(Records contained in a dataset)

----

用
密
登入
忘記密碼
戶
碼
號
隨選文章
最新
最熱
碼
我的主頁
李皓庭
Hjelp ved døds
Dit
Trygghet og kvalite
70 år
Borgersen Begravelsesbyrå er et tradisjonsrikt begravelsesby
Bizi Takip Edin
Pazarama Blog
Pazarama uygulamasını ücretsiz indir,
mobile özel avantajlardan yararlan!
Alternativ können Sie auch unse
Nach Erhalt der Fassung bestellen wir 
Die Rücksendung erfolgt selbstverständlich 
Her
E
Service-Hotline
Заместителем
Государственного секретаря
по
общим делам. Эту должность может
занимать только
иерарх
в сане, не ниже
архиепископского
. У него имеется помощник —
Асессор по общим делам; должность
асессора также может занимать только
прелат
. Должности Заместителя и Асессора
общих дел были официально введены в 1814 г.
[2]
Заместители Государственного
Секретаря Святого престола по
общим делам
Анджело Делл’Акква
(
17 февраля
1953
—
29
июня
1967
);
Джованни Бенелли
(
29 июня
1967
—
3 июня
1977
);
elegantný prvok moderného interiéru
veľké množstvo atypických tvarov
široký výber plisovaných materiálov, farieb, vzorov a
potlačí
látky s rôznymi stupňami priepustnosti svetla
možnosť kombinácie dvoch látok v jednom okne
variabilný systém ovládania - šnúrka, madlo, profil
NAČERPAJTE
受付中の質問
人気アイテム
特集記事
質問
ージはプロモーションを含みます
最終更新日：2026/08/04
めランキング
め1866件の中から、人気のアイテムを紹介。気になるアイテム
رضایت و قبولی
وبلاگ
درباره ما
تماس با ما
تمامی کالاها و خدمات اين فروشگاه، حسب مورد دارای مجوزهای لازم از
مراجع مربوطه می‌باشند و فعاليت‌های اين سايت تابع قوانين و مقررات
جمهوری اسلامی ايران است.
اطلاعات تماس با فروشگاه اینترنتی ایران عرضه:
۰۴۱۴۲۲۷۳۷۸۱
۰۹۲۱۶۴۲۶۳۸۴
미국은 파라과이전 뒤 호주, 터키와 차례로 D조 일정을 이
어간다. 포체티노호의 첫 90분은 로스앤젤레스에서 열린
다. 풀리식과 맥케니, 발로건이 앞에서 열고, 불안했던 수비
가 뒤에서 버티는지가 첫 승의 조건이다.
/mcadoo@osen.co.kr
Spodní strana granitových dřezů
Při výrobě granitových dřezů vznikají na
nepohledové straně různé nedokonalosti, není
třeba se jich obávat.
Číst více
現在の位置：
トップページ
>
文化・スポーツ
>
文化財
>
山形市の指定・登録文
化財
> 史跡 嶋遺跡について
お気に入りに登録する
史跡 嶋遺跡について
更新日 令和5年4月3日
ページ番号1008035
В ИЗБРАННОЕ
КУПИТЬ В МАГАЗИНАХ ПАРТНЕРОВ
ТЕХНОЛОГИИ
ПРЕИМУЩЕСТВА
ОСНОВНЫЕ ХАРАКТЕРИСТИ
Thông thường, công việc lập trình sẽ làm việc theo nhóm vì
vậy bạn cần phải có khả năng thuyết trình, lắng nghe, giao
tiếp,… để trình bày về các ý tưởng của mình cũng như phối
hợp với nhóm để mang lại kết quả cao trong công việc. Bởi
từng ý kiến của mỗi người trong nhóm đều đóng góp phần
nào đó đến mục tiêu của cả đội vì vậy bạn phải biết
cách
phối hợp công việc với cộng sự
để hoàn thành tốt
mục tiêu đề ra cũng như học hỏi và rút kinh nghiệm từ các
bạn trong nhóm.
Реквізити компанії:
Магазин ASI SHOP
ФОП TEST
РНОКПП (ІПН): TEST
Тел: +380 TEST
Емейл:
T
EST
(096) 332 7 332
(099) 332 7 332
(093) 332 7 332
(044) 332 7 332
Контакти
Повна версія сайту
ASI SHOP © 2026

----

Transcribe each record above exactly. Skip none.

用
密
登入
忘記密碼
戶
碼
號
隨選文章
最新
最熱
碼
我的主頁
李皓庭
Hjelp ved døds
Dit
Trygghet og kvalite
70 år
Borgersen Begravelsesbyrå er et tradisjonsrikt begravelsesby
Bizi Takip Edin
Pazarama Blog
Pazarama uygulamasını ücretsiz indir,
mobile özel avantajlardan yararlan!
Alternativ können Sie auch unse
Nach Erhalt der Fassung bestellen wir 
Die Rücksendung erfolgt selbstverständlich 
Her
E
Service-Hotline
Заместителем
Государственного секретаря
по
общим делам. Эту должность может
занимать только
иерарх
в сане, не ниже
архиепископского
. У него имеется помощник —
Асессор по общим делам; должность
асессора также может занимать только
прелат
. Должности Заместителя и Асессора
общих дел были официально введены в 1814 г.
[2]
Заместители Государственного
Секретаря Святого престола по
общим делам
Анджело Делл’Акква
(
17 февраля
1953
—
29
июня
1967
);
Джованни Бенелли
(
29 июня
1967
—
3 июня
1977
);
elegantný prvok moderného interiéru
veľké množstvo atypických tvarov
široký výber plisovaných materiálov, farieb, vzorov a
potlačí
látky s rôznymi stupňami priepustnosti svetla
možnosť kombinácie dvoch látok v jednom okne
variabilný systém ovládania - šnúrka, madlo, profil
NAČERPAJTE
受付中の質問
人気アイテム
特集記事
質問
ージはプロモーションを含みます
最終更新日：2026/08/04
めランキング
め1866件の中から、人気のアイテムを紹介。気になるアイテム
رضایت و قبولی
وبلاگ
درباره ما
تماس با ما
تمامی کالاها و خدمات اين فروشگاه، حسب مورد دارای مجوزهای لازم از
مراجع مربوطه می‌باشند و فعاليت‌های اين سايت تابع قوانين و مقررات
جمهوری اسلامی ايران است.
اطلاعات تماس با فروشگاه اینترنتی ایران عرضه:
۰۴۱۴۲۲۷۳۷۸۱
۰۹۲۱۶۴۲۶۳۸۴
미국은 파라과이전 뒤 호주, 터키와 차례로 D조 일정을 이
어간다. 포체티노호의 첫 90분은 로스앤젤레스에서 열린
다. 풀리식과 맥케니, 발로건이 앞에서 열고, 불안했던 수비
가 뒤에서 버티는지가 첫 승의 조건이다.
/mcadoo@osen.co.kr
Spodní strana granitových dřezů
Při výrobě granitových dřezů vznikají na
nepohledové straně různé nedokonalosti, není
třeba se jich obávat.
Číst více
現在の位置：
トップページ
>
文化・スポーツ
>
文化財
>
山形市の指定・登録文
化財
> 史跡 嶋遺跡について
お気に入りに登録する
史跡 嶋遺跡について
更新日 令和5年4月3日
ページ番号1008035
В ИЗБРАННОЕ
КУПИТЬ В МАГАЗИНАХ ПАРТНЕРОВ
ТЕХНОЛОГИИ
ПРЕИМУЩЕСТВА
ОСНОВНЫЕ ХАРАКТЕРИСТИ
Thông thường, công việc lập trình sẽ làm việc theo nhóm vì
vậy bạn cần phải có khả năng thuyết trình, lắng nghe, giao
tiếp,… để trình bày về các ý tưởng của mình cũng như phối
hợp với nhóm để mang lại kết quả cao trong công việc. Bởi
từng ý kiến của mỗi người trong nhóm đều đóng góp phần
nào đó đến mục tiêu của cả đội vì vậy bạn phải biết
cách
phối hợp công việc với cộng sự
để hoàn thành tốt
mục tiêu đề ra cũng như học hỏi và rút kinh nghiệm từ các
bạn trong nhóm.
Реквізити компанії:
Магазин ASI SHOP
ФОП TEST
РНОКПП (ІПН): TEST
Тел: +380 TEST
Емейл:
T
EST
(096) 332 7 332
(099) 332 7 332
(093) 332 7 332
(044) 332 7 332
Контакти
Повна версія сайту
ASI SHOP © 2026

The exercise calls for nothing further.